Pellerano Pellerano It might be legal to steal someone else’s news story, but we doubt it’s ethical. Over the years the Chesterfield Observer has endured these thefts, but it does gripe our collective souls.

In our Oct. 20 issue we reported on a former Winterpock Elementary School teacher who pled guilty to secretly videotaping a 17-year-old boy in a bathroom. Steve J. Curtis’ employment has since been terminated, and he is on the Virginia State Police’s sex offender website.

Employees of WWBT (NBC-12) and WTVR (CBS-6) reviewed our story, made a phone call or two and aired their version of the story in their 11 p.m. newscasts the same night. Neither station gave this newspaper credit for being the primary source of their story.

After a few questions reporter Angela Pellerano gave up her boss, Mike Bergazzi, WTVR’s executive news producer. “My producer forwarded the story to me,” she admitted. “We saw it online and independently confirmed it.”

Nobles Nobles WWBT’s Ryan Nobles said his station had been tipped off by the victim’s mother, who asked the station not to do a story.

“She told us the story was coming out in your paper…” explained Nobles. “We did read the story in your paper, but we sourced everything on our own.” He agreed that our newspaper’s story “pointed us in the right direction.”

Knowing Curtis’ identity, both stations went online to the sex offender registry and got his address. Independently they both went to where Curtis lives in a Midlothian Turnpike motel and knocked on his door with cameras rolling, asking for an interview. Gotcha journalism. In our interviews with the television reporters, we called that tactic “provoking a confrontation” and suggested it could have been dangerous.

Pellerano advised us to “call [her] station,” adding that she “couldn’t answer these questions” about station policy. Bergazzi didn’t return our call.
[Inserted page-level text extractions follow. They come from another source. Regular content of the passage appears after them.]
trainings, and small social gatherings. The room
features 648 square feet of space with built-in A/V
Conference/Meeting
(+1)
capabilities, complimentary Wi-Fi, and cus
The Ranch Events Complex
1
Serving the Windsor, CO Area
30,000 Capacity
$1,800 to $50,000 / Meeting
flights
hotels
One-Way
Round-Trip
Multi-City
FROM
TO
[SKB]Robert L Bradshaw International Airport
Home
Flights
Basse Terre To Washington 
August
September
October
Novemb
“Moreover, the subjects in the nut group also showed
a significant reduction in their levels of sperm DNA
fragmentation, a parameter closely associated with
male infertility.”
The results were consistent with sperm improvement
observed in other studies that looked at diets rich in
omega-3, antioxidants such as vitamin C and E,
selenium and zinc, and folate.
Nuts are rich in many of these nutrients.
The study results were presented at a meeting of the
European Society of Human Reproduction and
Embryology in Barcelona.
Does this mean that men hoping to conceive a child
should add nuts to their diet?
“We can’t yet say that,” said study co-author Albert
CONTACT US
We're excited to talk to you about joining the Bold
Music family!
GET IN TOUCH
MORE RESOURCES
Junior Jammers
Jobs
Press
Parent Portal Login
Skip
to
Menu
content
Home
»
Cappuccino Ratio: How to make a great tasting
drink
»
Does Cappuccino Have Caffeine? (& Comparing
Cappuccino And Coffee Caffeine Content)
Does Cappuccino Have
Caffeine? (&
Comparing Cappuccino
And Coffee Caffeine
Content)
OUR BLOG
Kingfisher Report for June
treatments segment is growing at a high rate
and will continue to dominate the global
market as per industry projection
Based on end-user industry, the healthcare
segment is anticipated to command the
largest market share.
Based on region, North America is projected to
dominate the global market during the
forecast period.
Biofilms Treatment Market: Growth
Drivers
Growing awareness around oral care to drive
Terming our question “a pretty ridiculous accusation,” Nobles seemed personally offended. “We’re a television station, so a key part of how we deliver information is getting people on camera,” he added.
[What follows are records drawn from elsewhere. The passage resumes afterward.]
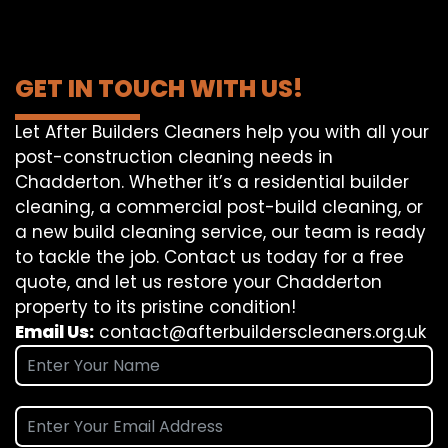
GET IN TOUCH WITH US!
Let After Builders Cleaners help you with all your
post-construction cleaning needs in
Chadderton. Whether it’s a residential builder
cleaning, a commercial post-build cleaning, or
a new build cleaning service, our team is ready
to tackle the job. Contact us today for a free
quote, and let us restore your Chadderton
property to its pristine condition!
Email Us:
contact@afterbuilderscleaners.org.uk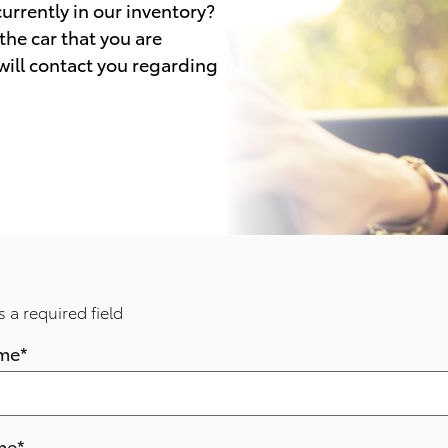
 currently in our inventory?
the car that you are
 will contact you regarding
s a required field
ame
*
me
*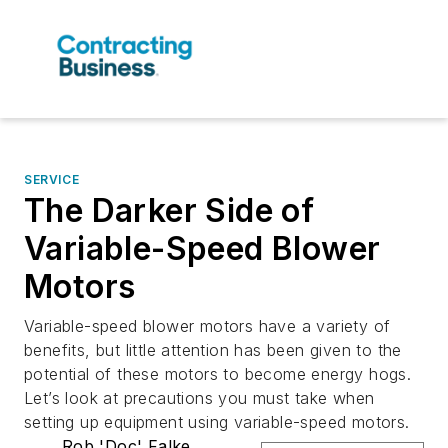
SERVICE
The Darker Side of
Variable-Speed Blower
Motors
Variable-speed blower motors have a variety of
benefits, but little attention has been given to the
potential of these motors to become energy hogs.
Let’s look at precautions you must take when
setting up equipment using variable-speed motors.
Rob 'Doc' Falke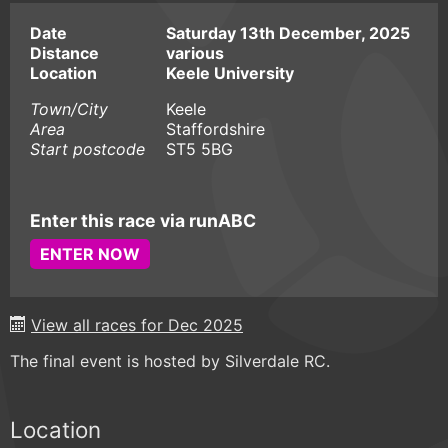
Date
Saturday 13th December, 2025
Distance
various
Location
Keele University
Town/City
Keele
Area
Staffordshire
Start postcode
ST5 5BG
Enter this race via runABC
ENTER NOW
View all races for Dec 2025
The final event is hosted by Silverdale RC.
Location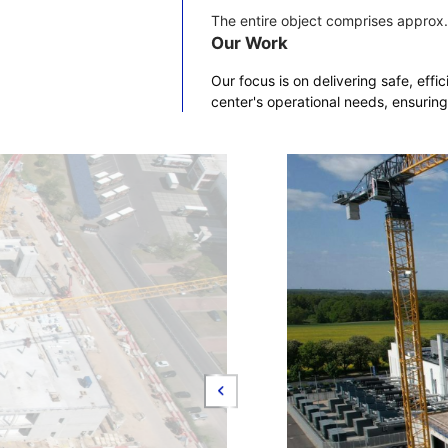
The entire object comprises approx.
Our Work
Our focus is on delivering safe, effi
center's operational needs, ensuring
Nobles pointed out that picking up stories from other media is common. He even e-mailed a link from MSNBC, an NBC affiliated cable channel. “They used my YouTube clip, took a direct quote from my story that only I obtained and at no point gave NBC12 credit,” he wrote. We responded: “There are a lot of things that are unethical, but that doesn’t make it right.”

While the Chesterfield Observer has room to complain, the story thefts by broadcasters from the Richmond Times-Dispatch (RTD) are much more common. For example, at 1 p.m. on Oct. 26 during a Budget & Audit Committee meeting, Chesterfield County officials announced a proposed 3 percent bonus for most county employees. All the media were notified of the meeting, but as usual, only three newspapers (including this paper) showed up for the 40-minute meeting.

Later that afternoon, “my phones lit up,” said Allan Carmody, the county’s budget and management director, who ran the meeting. The stations wanted to confirm the news because no press release had been issued.

So how did those stations hear about the bonus proposal? At 2:38 p.m. RTD reporter Zachary Reid posted his story on the daily paper’s website.